Dans un arrêt du 13 mars 2019, le Conseil d’État a tranché une affaire relative à l’appréciation du caractère anormalement bas d’une offre. L’occasion de revenir sur la méthode à employer par l’acheteur public.

En l’espèce, la communauté d’agglomération du Grand Sénonais avait lancé une procédure pour la passation d’un marché public portant sur la collecte et l’évacuation d’ordures ménagères et de déchets. Considérée comme anormalement basse, l’intercommunalité a rejeté l’offre de la société Sepur. Cette dernière a alors saisi le tribunal administratif (TA) de Dijon d’un référé précontractuel tendant à l’annulation de la procédure. Le TA ayant rejeté cette demande, la société évincée a saisi le Conseil d’État d’un pourvoi en cassation contre cette ordonnance. 

Une prestation à zéro euro n’est pas nécessairement une offre anormalement basse

Dans les faits, pour la prestation relative à la levée supplémentaires des ordures ménagères résiduelles des gros producteurs, la société Sepur avait indiqué un prix de zéro euro. S’interrogeant sur le caractère anormalement bas du prix de cette prestation, le pouvoir adjudicateur avait demandé des précisions. La société avait alors indiqué qu’une telle prestation n’impliquerait pas la nécessité de sortir des camions-bennes supplémentaires puisque le ramassage aurait lieu en début ou en fin de tournée. Grâce à une modulation du temps de travail, cette prestation n’aurait également pas d’impact sur le montant des charges salariales.
Toutefois, l’intercommunalité n’avait pas été convaincue par cet argumentaire et avait rejeté l’offre de la société Sepur.

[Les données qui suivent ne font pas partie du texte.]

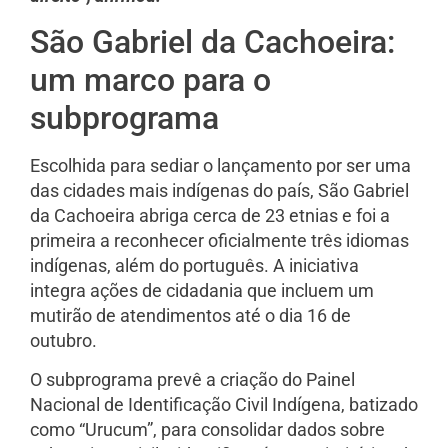
São Gabriel da Cachoeira:
um marco para o
subprograma
Escolhida para sediar o lançamento por ser uma
das cidades mais indígenas do país, São Gabriel
da Cachoeira abriga cerca de 23 etnias e foi a
primeira a reconhecer oficialmente três idiomas
indígenas, além do português. A iniciativa
integra ações de cidadania que incluem um
mutirão de atendimentos até o dia 16 de
outubro.
O subprograma prevê a criação do Painel
Nacional de Identificação Civil Indígena, batizado
como “Urucum”, para consolidar dados sobre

Si le TA a confirmé le caractère anormalement bas de cette offre, le Conseil d’État n’a pas adopté la même position. 
Il a effectivement indiqué que "le prix anormalement bas d’une offre s’apprécie […] au regard de son prix global", et non pas prestation par prestation. 
Dès lors, si le prix de l’une des prestations paraissait anormalement bas, cela n’était pas suffisant pour qualifier l’offre entière d’anormalement basse et la rejeter pour ce motif.
Si le TA a bien commis une erreur de droit sur ce point, le Conseil d’État a toutefois rejeté le pourvoi de la société Sepur, le marché ayant été signé antérieurement au dépôt de son pourvoi.